0.3 Accurso di Cremona, 1321/37 (mess.): 1.

0.4 Att. solo in Accurso di Cremona, 1321/37 (mess.).

0.6 N Doc. esaustiva.

0.7 1 Nutrire un sentimento di profonda ostilità e avversione, lo stesso che odiare.

0.8 Elena Artale 11.06.2012.

1 Nutrire un sentimento di profonda ostilità e avversione, lo stesso che odiare.

[1] Accurso di Cremona, 1321/37 (mess.), L. 9, cap. 2, vol. 2, pag. 198.12: Et, a diri in summa, con zò sia cosa que sua intenciuni sia di essiri timuta, la nostra sia di essiri fyeduta. || Cfr. Val. Max. IX, 2: «penes nos sit odisse».

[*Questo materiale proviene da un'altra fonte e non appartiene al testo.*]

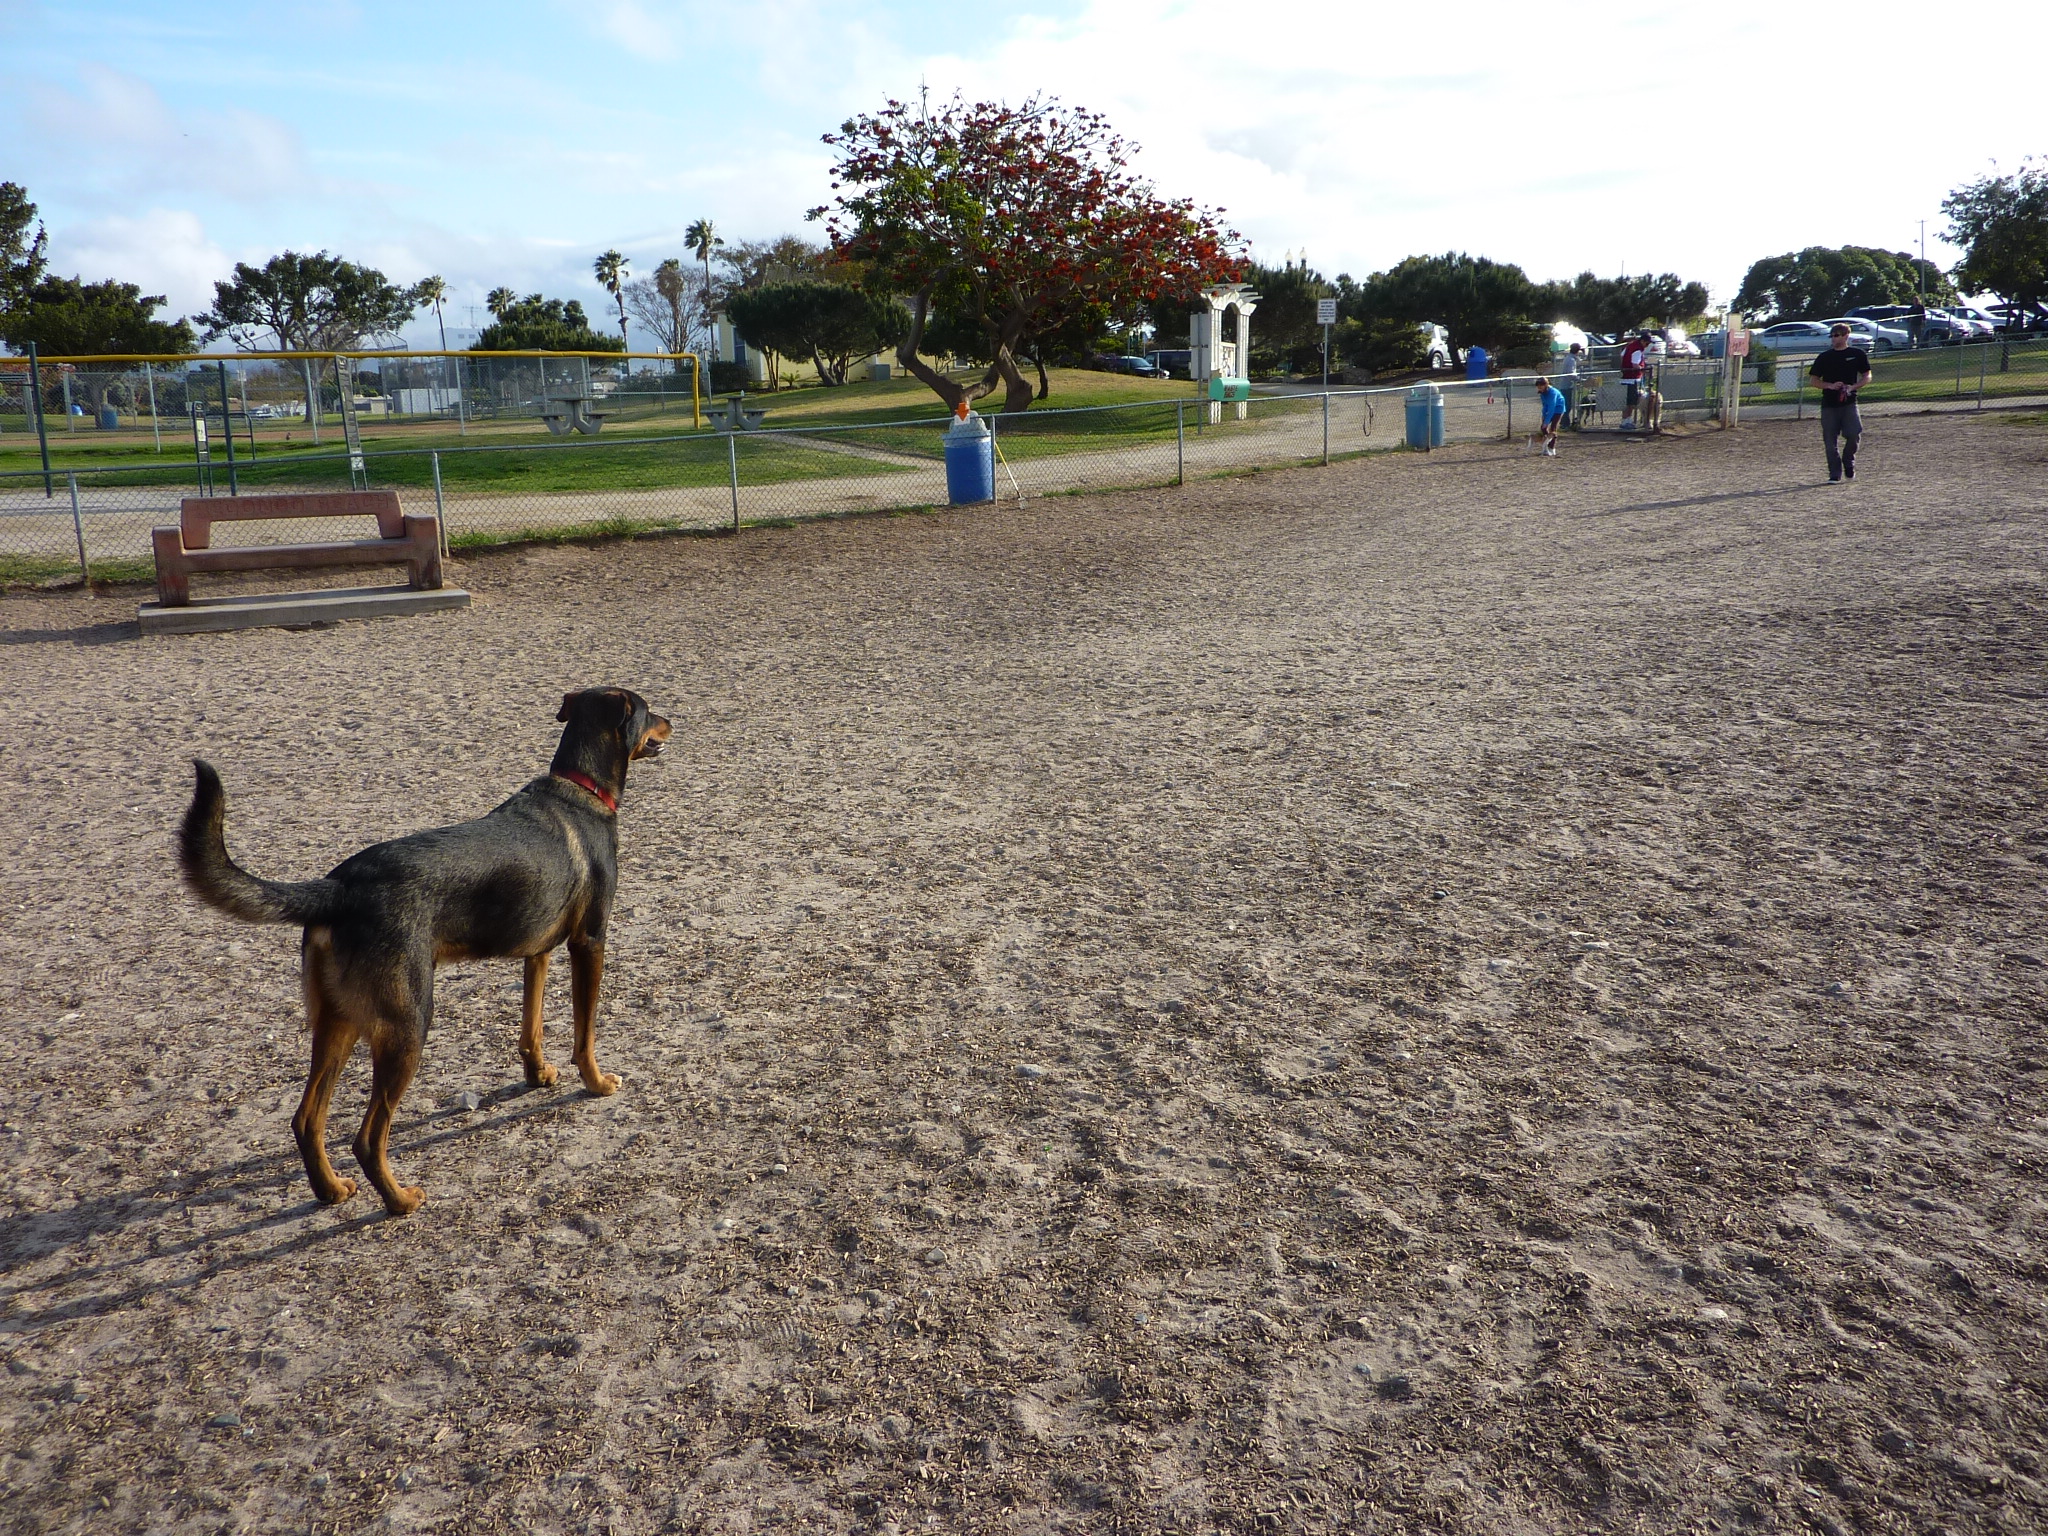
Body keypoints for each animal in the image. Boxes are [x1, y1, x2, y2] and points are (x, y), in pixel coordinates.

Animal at [177, 692, 671, 1220]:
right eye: (648, 710)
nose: (672, 721)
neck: (580, 788)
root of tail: (338, 888)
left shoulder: (536, 953)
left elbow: (531, 1028)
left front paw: (538, 1075)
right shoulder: (590, 942)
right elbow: (585, 1034)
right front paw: (596, 1083)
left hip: (338, 1024)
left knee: (307, 1119)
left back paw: (330, 1190)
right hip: (408, 1025)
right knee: (368, 1138)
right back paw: (400, 1200)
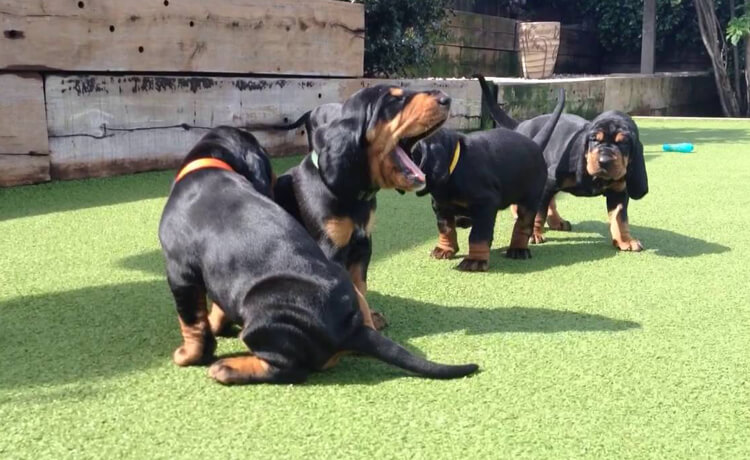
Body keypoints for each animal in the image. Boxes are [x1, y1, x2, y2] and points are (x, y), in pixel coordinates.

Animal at [159, 126, 478, 384]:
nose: (278, 180)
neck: (212, 166)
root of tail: (350, 328)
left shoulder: (180, 271)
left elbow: (192, 322)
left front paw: (188, 355)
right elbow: (217, 307)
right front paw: (216, 326)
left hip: (260, 313)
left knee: (289, 369)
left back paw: (229, 368)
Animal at [414, 88, 568, 272]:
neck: (454, 166)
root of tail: (535, 143)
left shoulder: (485, 203)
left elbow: (478, 235)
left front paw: (475, 260)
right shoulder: (441, 206)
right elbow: (445, 228)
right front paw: (444, 249)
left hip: (530, 198)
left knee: (523, 224)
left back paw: (518, 249)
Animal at [478, 73, 648, 250]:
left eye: (623, 143)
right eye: (594, 139)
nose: (604, 161)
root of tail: (521, 125)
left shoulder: (618, 192)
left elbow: (619, 219)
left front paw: (625, 240)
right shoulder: (549, 181)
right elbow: (538, 213)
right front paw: (534, 234)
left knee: (550, 202)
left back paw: (556, 222)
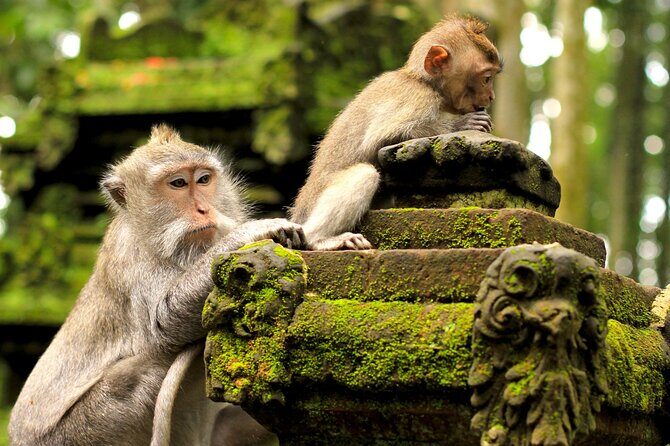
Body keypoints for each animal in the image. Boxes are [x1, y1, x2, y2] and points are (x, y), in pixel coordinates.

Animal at [9, 125, 302, 446]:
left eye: (203, 180)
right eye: (178, 183)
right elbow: (163, 323)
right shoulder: (132, 256)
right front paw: (250, 232)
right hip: (85, 429)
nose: (203, 209)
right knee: (143, 369)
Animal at [290, 15, 501, 250]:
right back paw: (319, 239)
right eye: (486, 78)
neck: (422, 81)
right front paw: (462, 123)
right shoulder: (418, 98)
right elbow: (380, 138)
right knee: (365, 174)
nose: (491, 96)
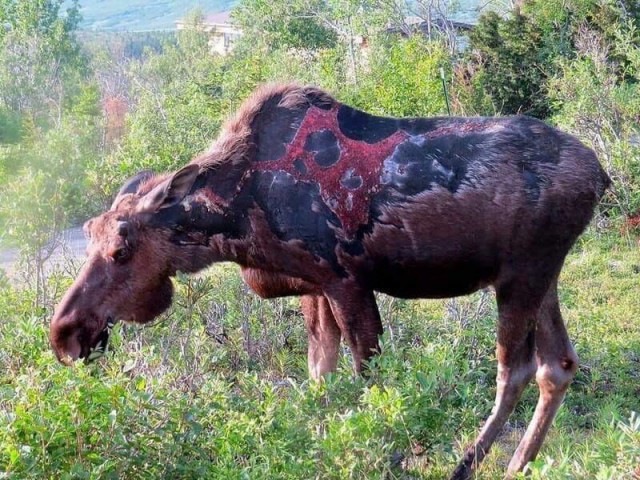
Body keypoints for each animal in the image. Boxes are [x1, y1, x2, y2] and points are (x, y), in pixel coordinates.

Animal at [50, 83, 608, 480]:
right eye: (88, 232)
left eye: (121, 249)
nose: (64, 333)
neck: (235, 216)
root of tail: (601, 175)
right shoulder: (313, 286)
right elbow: (321, 379)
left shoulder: (346, 280)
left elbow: (370, 382)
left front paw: (389, 456)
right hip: (542, 274)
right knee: (558, 365)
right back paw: (519, 464)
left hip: (520, 274)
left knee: (514, 370)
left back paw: (466, 466)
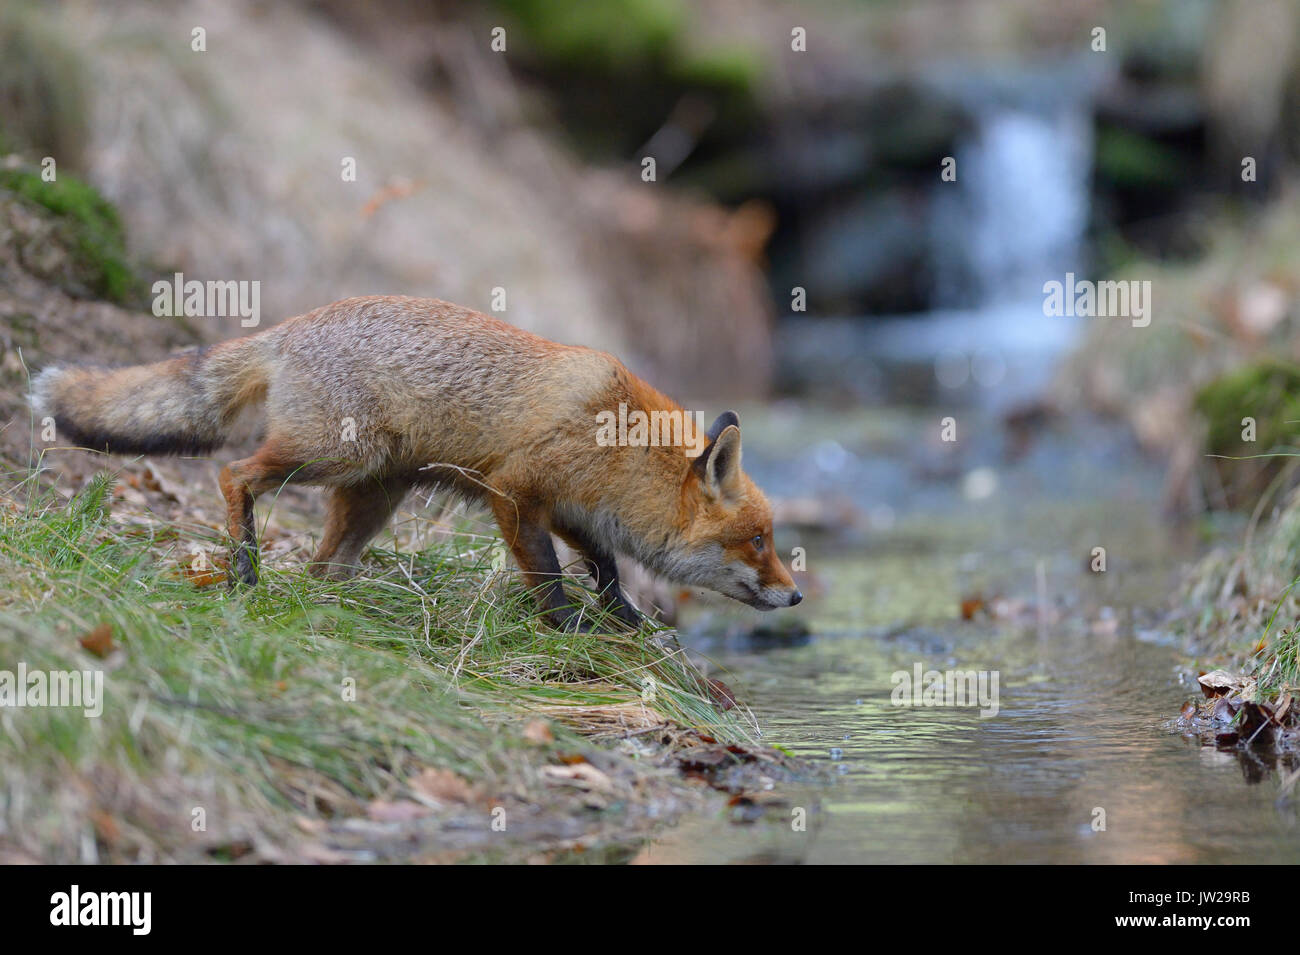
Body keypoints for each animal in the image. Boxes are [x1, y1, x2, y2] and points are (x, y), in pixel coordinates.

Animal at [32, 294, 800, 631]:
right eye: (759, 541)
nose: (795, 596)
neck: (618, 440)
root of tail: (290, 326)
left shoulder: (570, 504)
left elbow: (606, 565)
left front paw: (625, 618)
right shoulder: (513, 488)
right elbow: (548, 572)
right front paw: (564, 626)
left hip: (372, 494)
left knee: (322, 567)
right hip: (337, 454)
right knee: (233, 475)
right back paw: (245, 568)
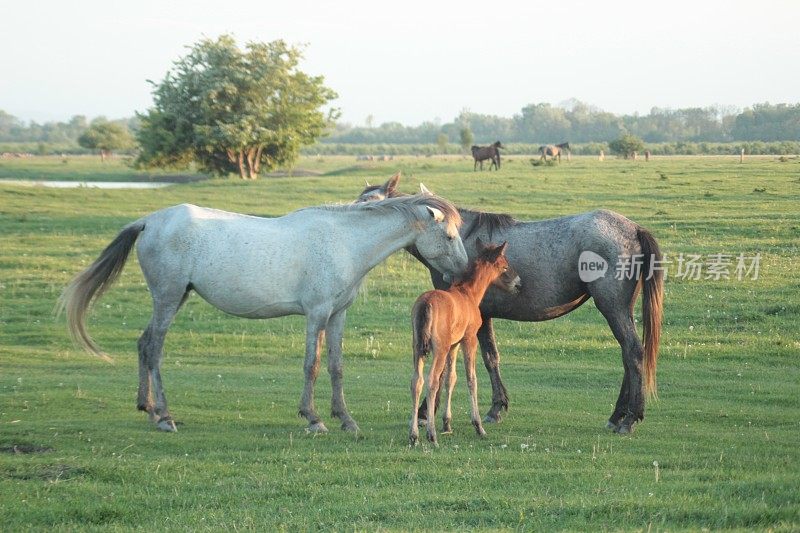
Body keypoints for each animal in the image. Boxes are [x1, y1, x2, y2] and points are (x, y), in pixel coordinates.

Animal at [61, 194, 468, 432]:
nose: (464, 272)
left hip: (173, 298)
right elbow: (312, 365)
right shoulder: (316, 314)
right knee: (153, 348)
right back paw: (164, 416)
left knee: (144, 343)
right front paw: (313, 418)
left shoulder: (337, 316)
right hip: (168, 297)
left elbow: (336, 367)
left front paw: (345, 419)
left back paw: (146, 406)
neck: (345, 242)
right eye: (449, 236)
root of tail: (149, 220)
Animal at [410, 240, 520, 444]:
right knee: (431, 381)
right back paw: (431, 435)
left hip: (418, 347)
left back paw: (413, 436)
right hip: (439, 349)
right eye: (505, 265)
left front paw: (447, 424)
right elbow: (471, 378)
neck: (468, 293)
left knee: (416, 382)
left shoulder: (454, 345)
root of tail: (426, 305)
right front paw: (478, 426)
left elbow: (451, 378)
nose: (519, 282)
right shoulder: (469, 339)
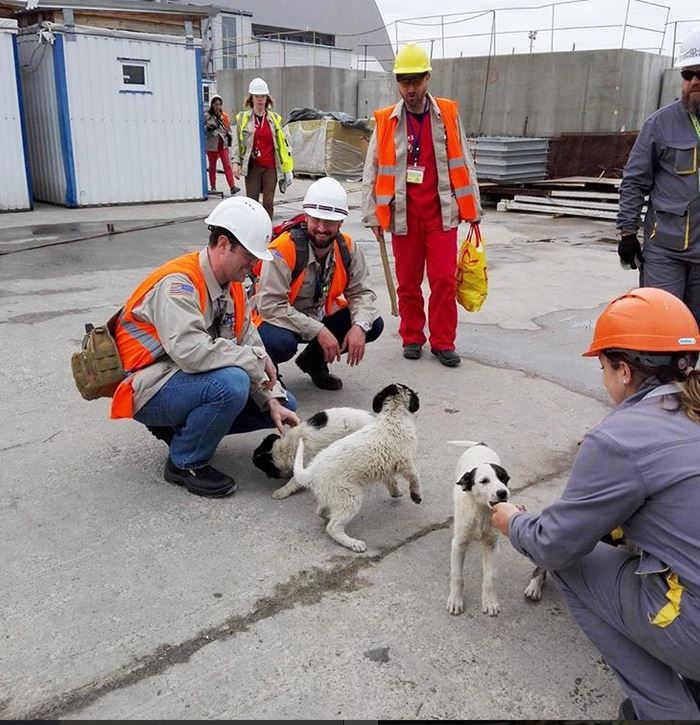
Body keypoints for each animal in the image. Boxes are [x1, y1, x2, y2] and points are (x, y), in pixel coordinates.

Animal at [290, 382, 422, 552]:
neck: (393, 416)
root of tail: (311, 472)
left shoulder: (388, 465)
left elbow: (390, 480)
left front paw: (395, 492)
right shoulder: (405, 461)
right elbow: (415, 477)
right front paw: (416, 496)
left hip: (333, 495)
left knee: (321, 510)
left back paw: (327, 515)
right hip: (349, 497)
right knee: (333, 528)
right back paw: (353, 543)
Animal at [446, 438, 512, 612]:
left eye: (504, 478)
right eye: (484, 481)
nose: (503, 492)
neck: (481, 511)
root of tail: (479, 445)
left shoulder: (491, 545)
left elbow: (490, 577)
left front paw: (489, 601)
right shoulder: (459, 544)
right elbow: (457, 577)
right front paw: (455, 600)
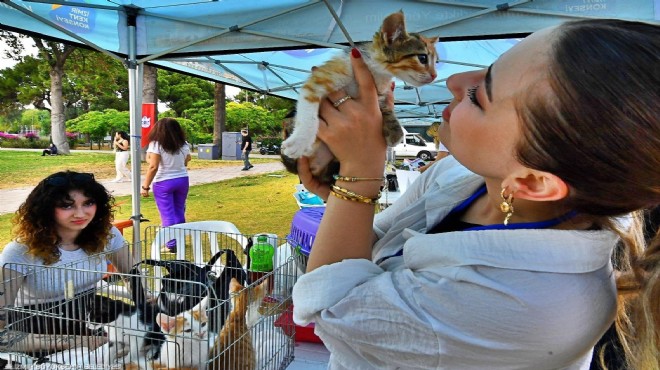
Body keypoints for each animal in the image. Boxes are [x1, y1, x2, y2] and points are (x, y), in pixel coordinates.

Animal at [280, 10, 438, 184]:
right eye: (422, 58)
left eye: (436, 62)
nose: (434, 76)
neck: (377, 71)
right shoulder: (320, 79)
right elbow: (308, 111)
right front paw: (300, 141)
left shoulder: (379, 93)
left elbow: (384, 107)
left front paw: (394, 130)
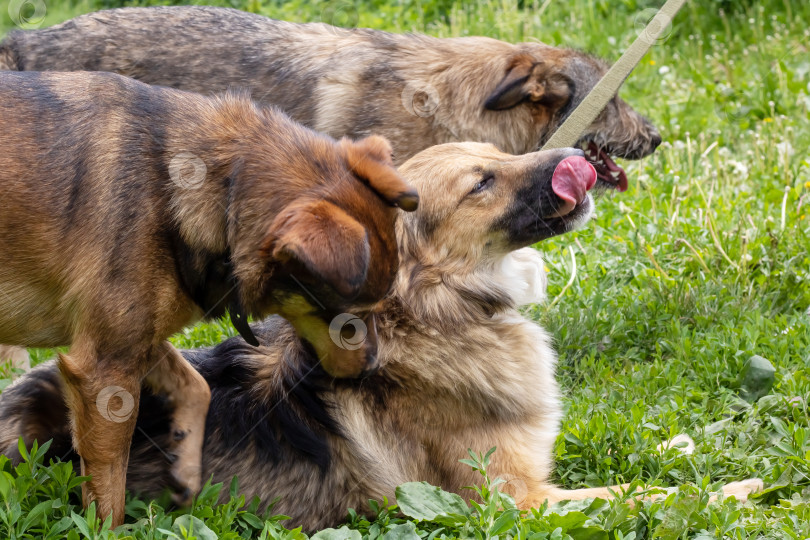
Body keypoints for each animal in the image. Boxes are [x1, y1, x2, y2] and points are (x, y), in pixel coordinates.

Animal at [0, 70, 416, 528]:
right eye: (348, 322)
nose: (372, 369)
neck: (221, 185)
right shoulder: (105, 369)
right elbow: (109, 482)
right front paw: (106, 530)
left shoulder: (140, 340)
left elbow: (195, 384)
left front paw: (184, 463)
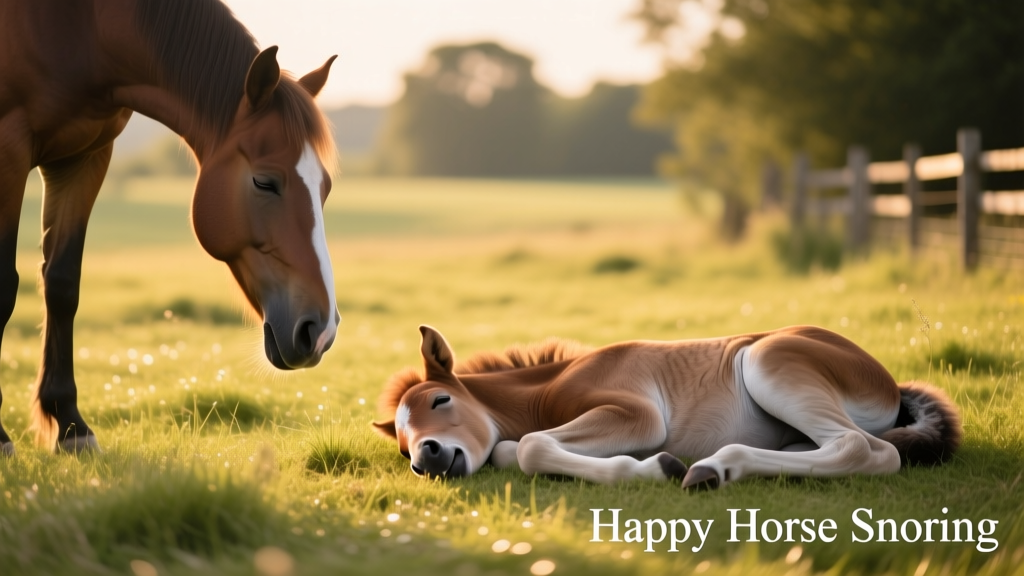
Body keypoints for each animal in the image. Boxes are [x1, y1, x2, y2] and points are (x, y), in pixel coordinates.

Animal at [0, 0, 340, 454]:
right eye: (265, 182)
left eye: (325, 187)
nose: (320, 331)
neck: (82, 29)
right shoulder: (9, 149)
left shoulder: (84, 158)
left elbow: (62, 285)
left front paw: (72, 426)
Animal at [374, 325, 961, 488]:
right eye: (402, 445)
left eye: (441, 398)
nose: (425, 457)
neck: (549, 387)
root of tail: (890, 384)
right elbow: (507, 450)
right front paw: (653, 466)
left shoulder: (636, 414)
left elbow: (531, 447)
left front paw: (660, 466)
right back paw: (717, 465)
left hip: (768, 360)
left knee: (865, 449)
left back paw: (712, 467)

[2] Accurso di Cremona, 1321/37 (mess.), L. 9, cap. 2, vol. 2, pag. 202.27: Ca con zò sia cosa que issu pensassi quantu era hyedutu da tucta la sua patria, issu truvau remediu a la pagura con grandissima iniquitati... || Cfr. Val. Max. IX, 2, ext. 5: «cum animadverteret quanto sui odio patria teneretur».